[Begin]
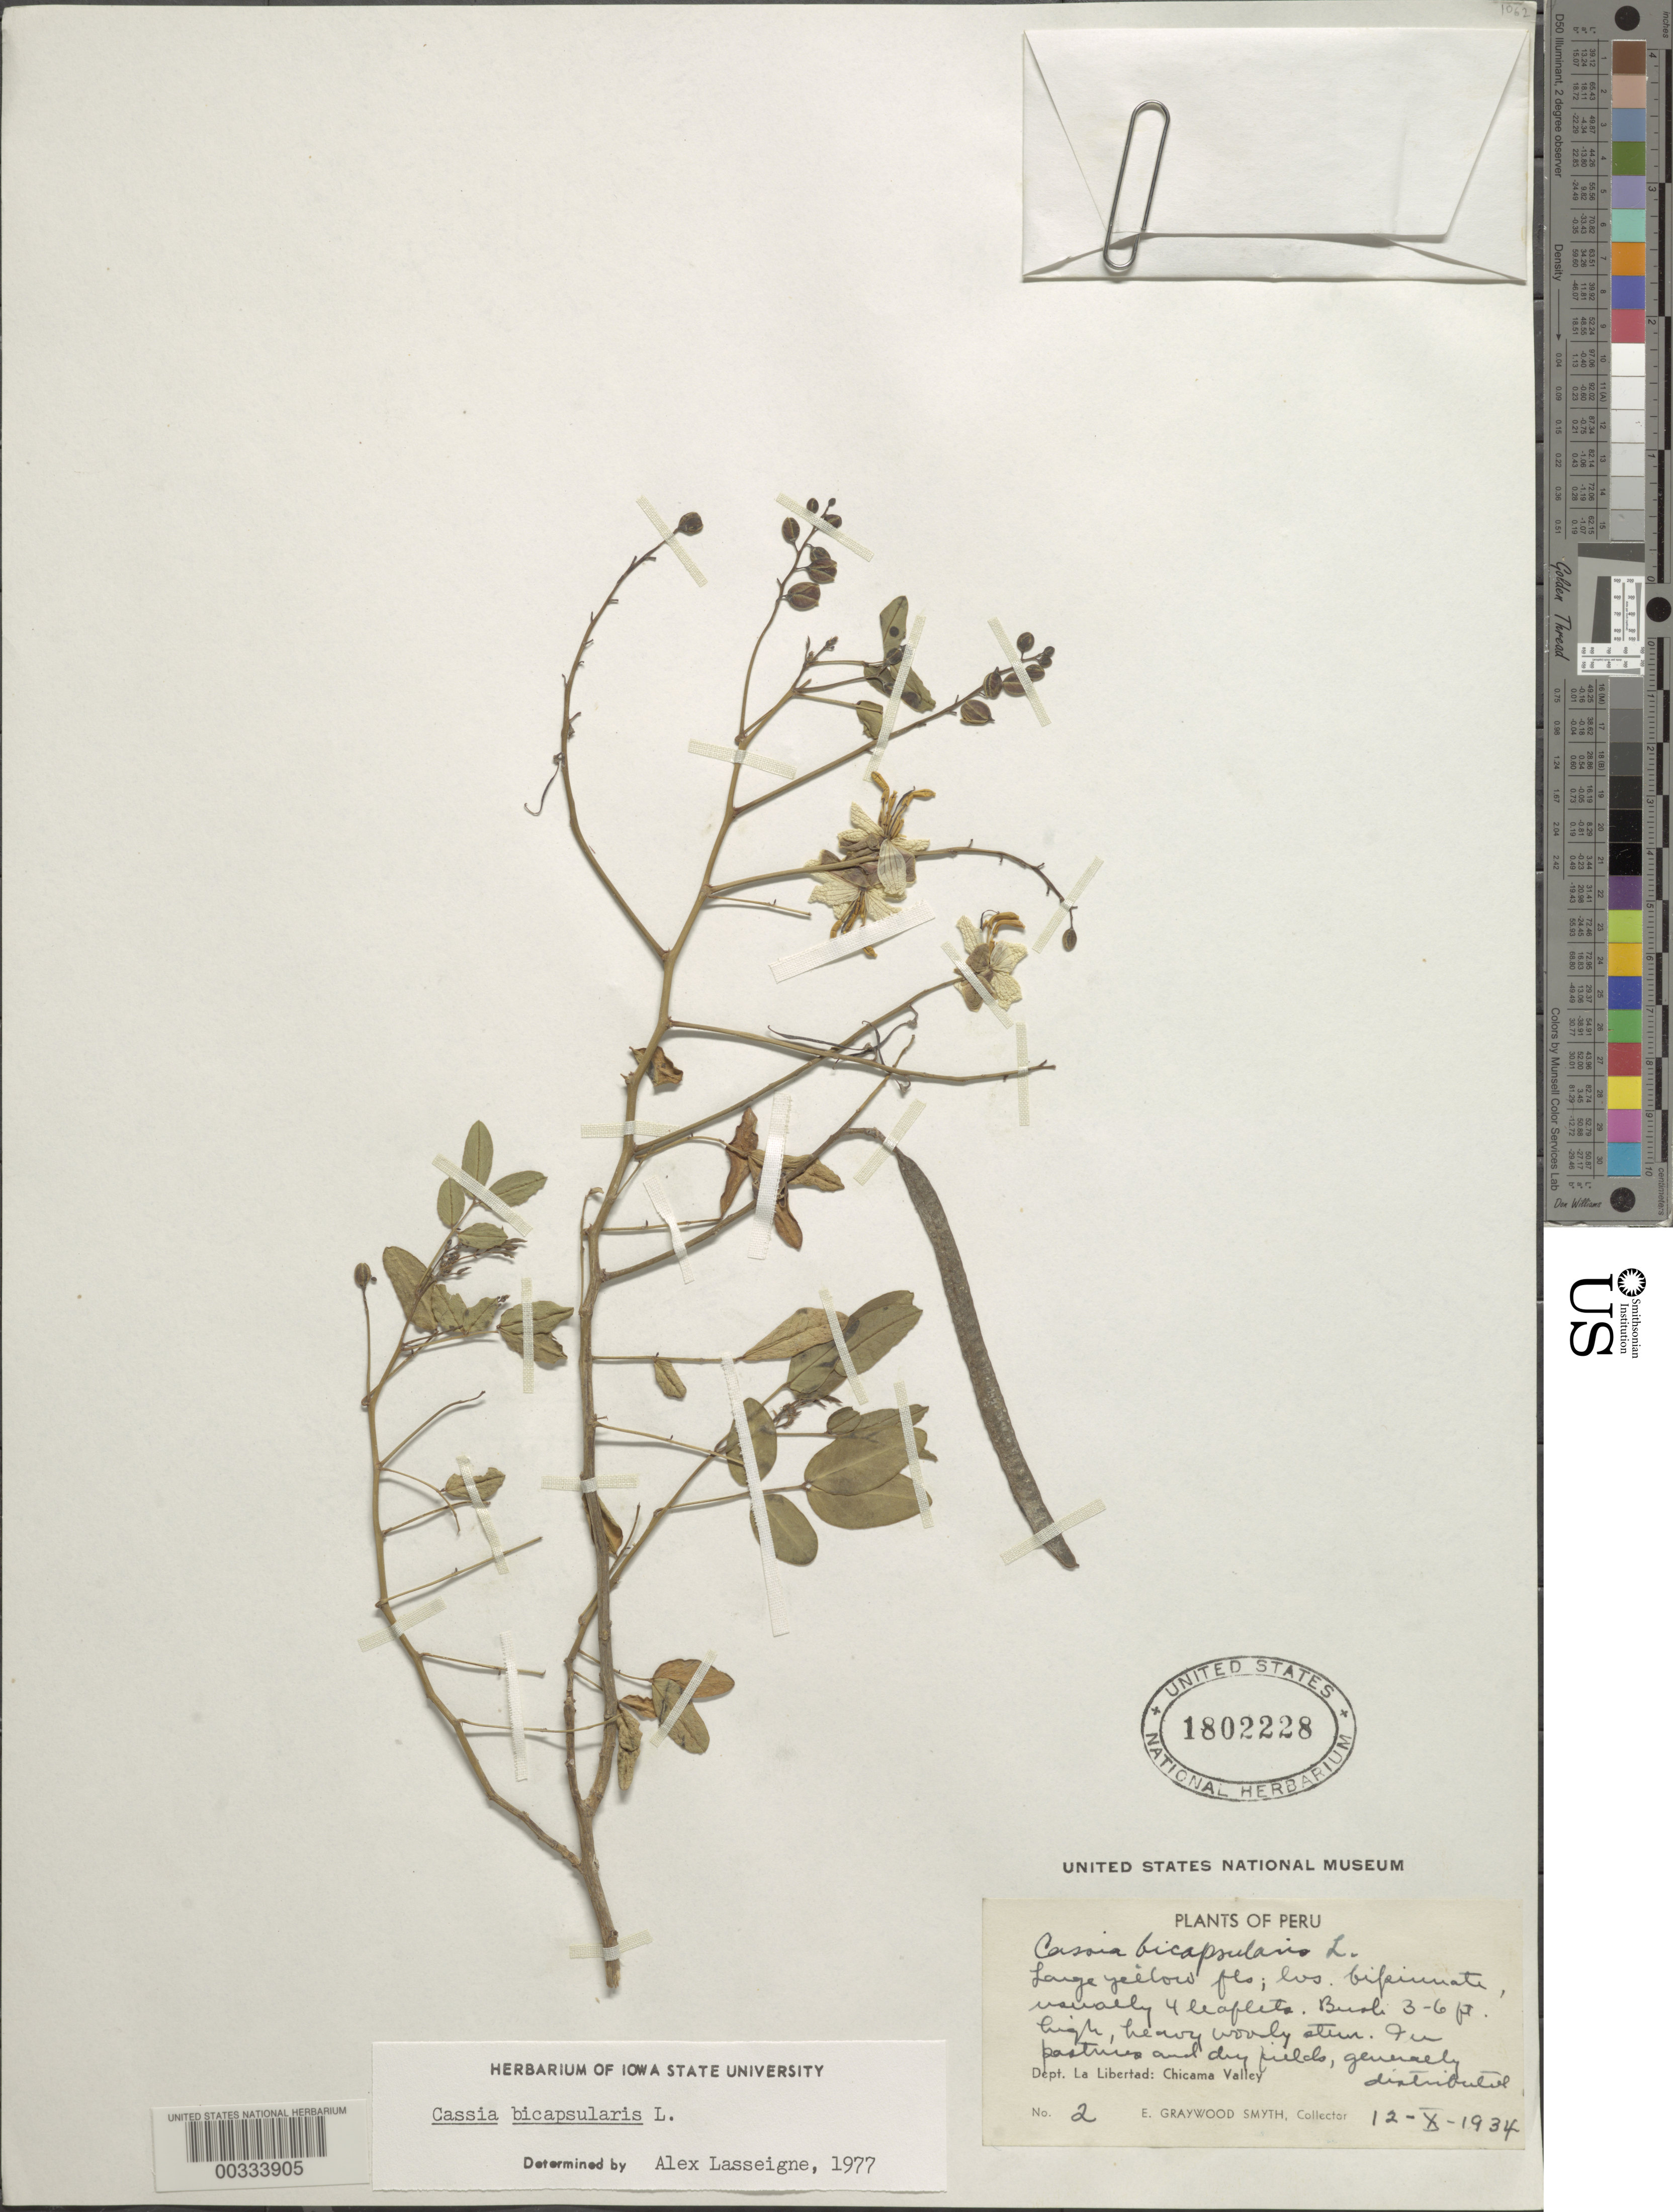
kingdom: Plantae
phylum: Tracheophyta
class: Magnoliopsida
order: Fabales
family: Fabaceae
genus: Senna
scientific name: Senna bicapsularis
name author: (L.) Roxb.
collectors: E. Smyth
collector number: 2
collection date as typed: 12 Oct 1934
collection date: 1934-10-12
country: Peru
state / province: La Libertad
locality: Chicama valley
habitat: Pastures and dry fields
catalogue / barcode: US 1802228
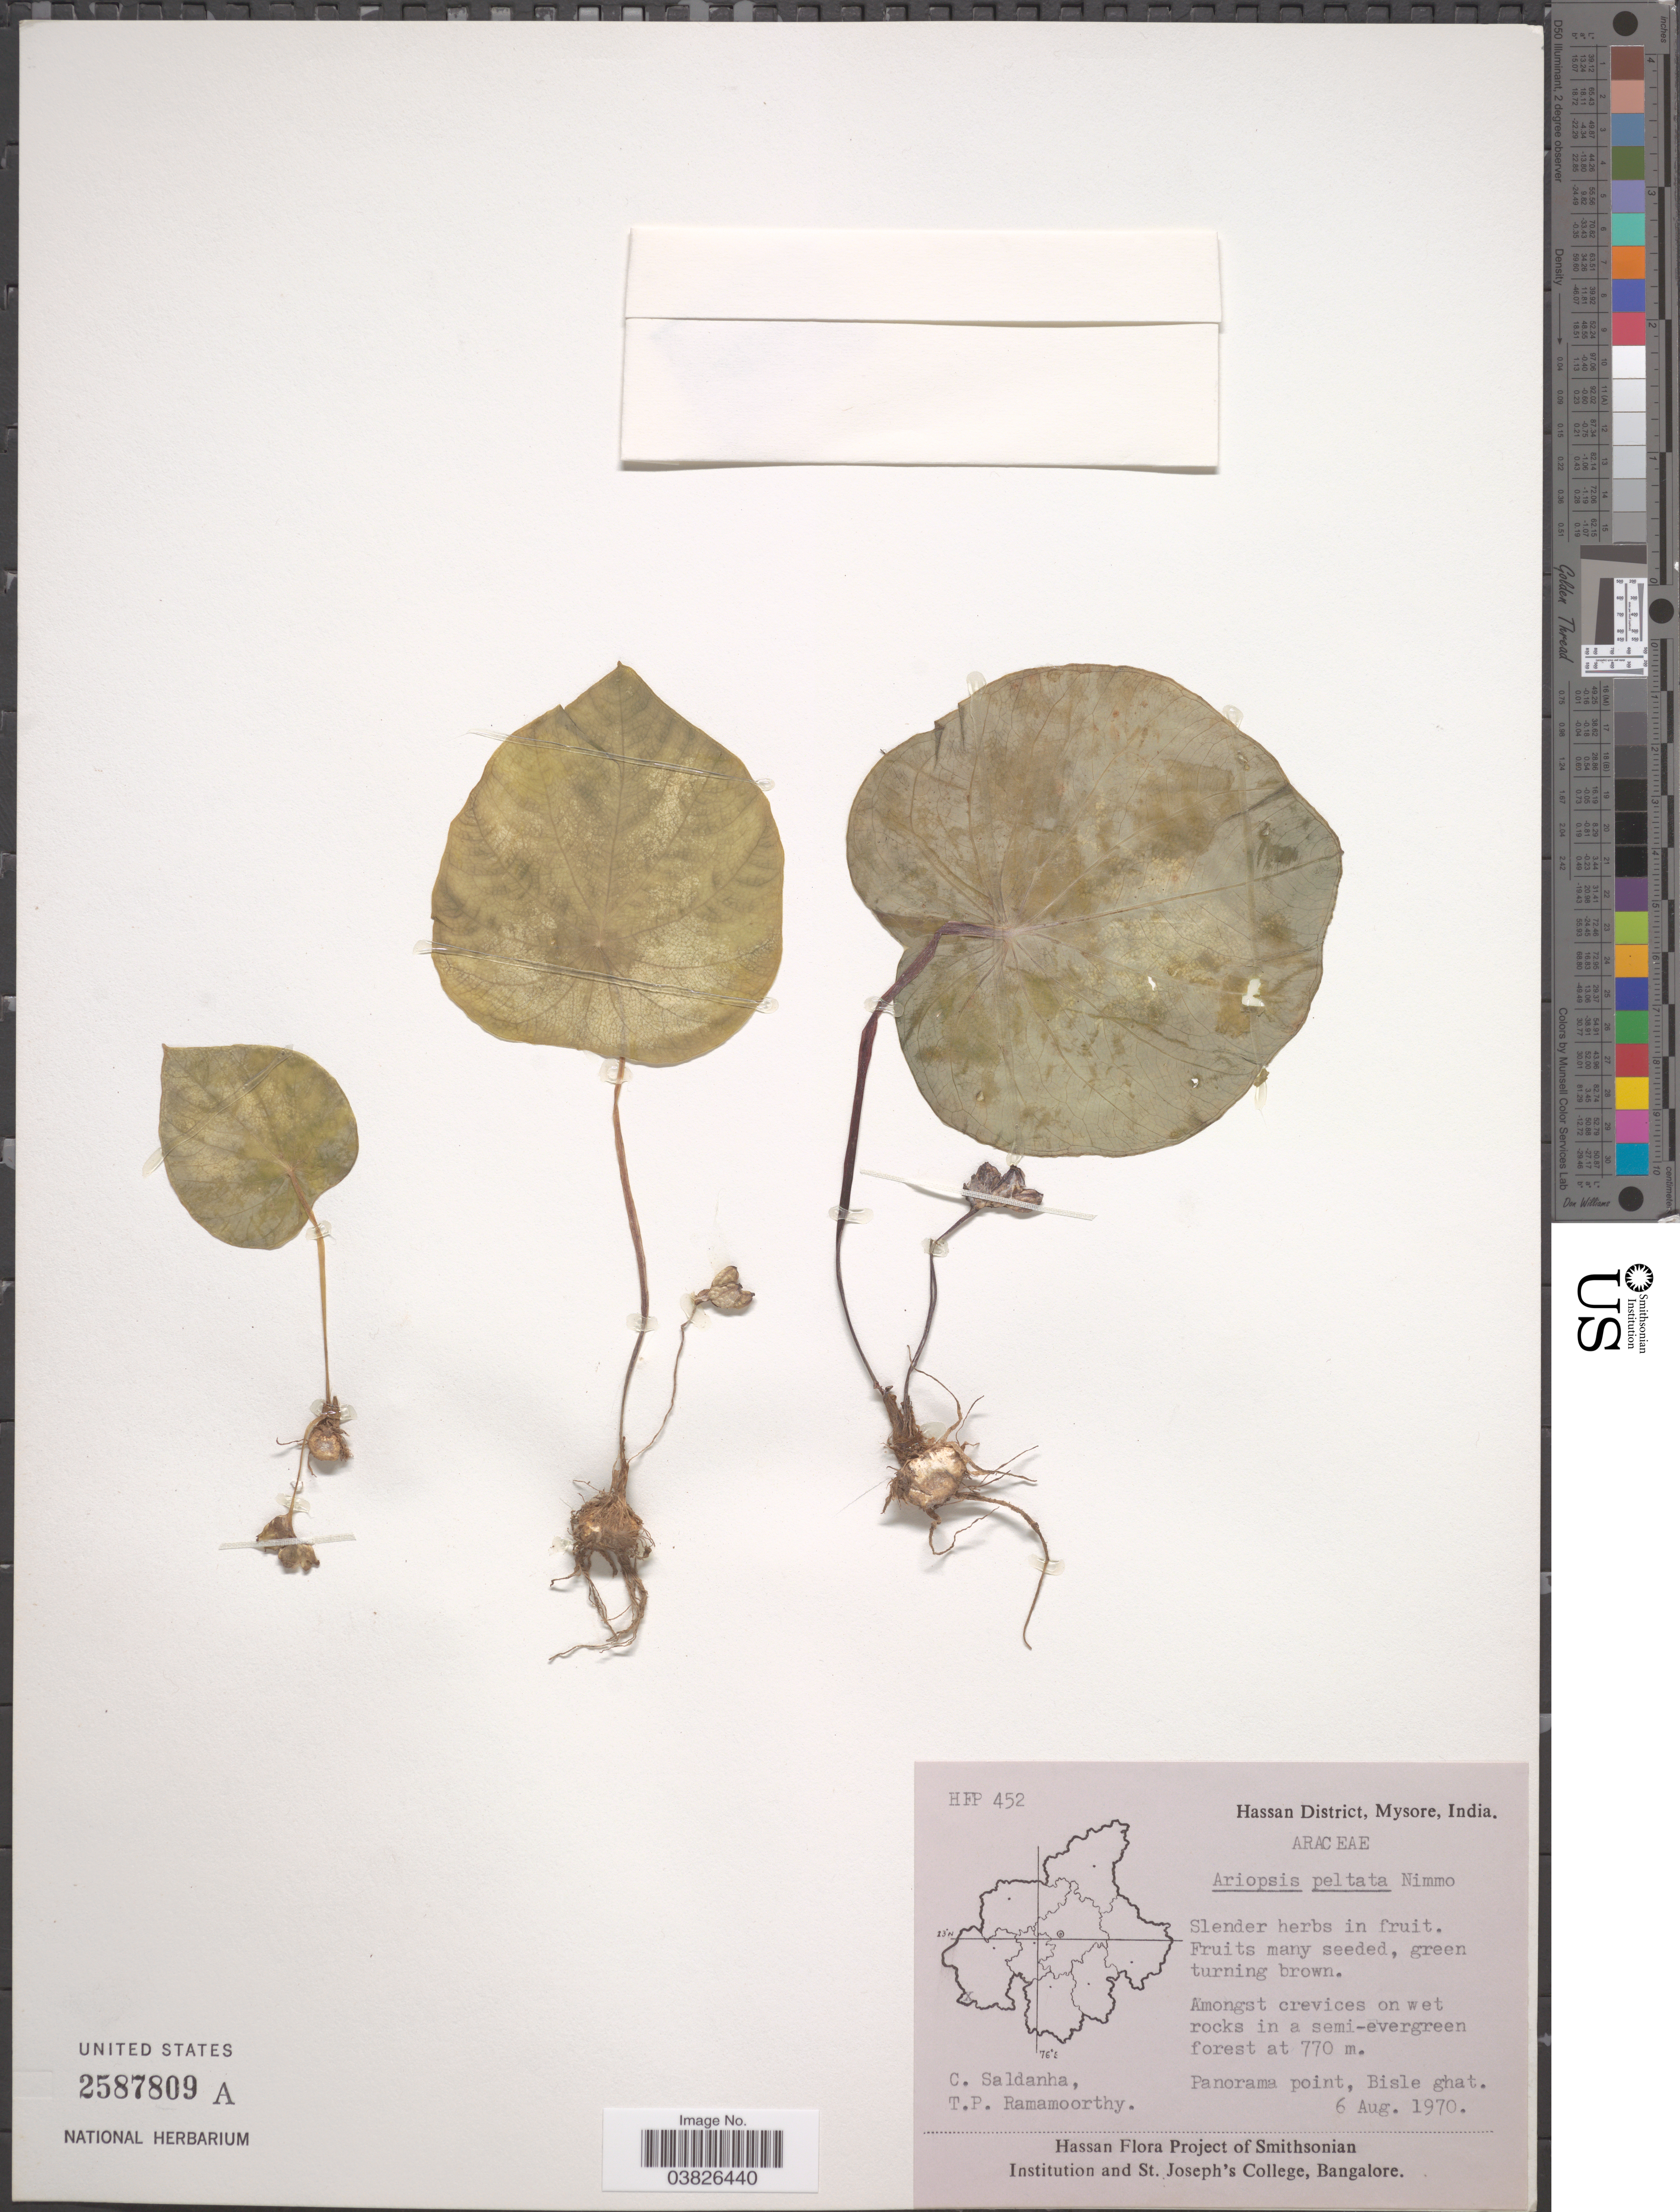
[End]
=== Exercise instructions ===
Put these lines into a JSON list of strings, one string per line, leaving out blank lines and the pictures.

=== Final answer ===
[
  "kingdom: Plantae",
  "phylum: Tracheophyta",
  "class: Magnoliopsida",
  "order: Fabales",
  "family: Fabaceae",
  "genus: Senna",
  "scientific name: Senna bicapsularis",
  "name author: (L.) Roxb.",
  "collectors: E. Smyth",
  "collector number: 2",
  "collection date as typed: 12 Oct 1934",
  "collection date: 1934-10-12",
  "country: Peru",
  "state / province: La Libertad",
  "locality: Chicama valley",
  "habitat: Pastures and dry fields",
  "catalogue / barcode: US 1802228"
]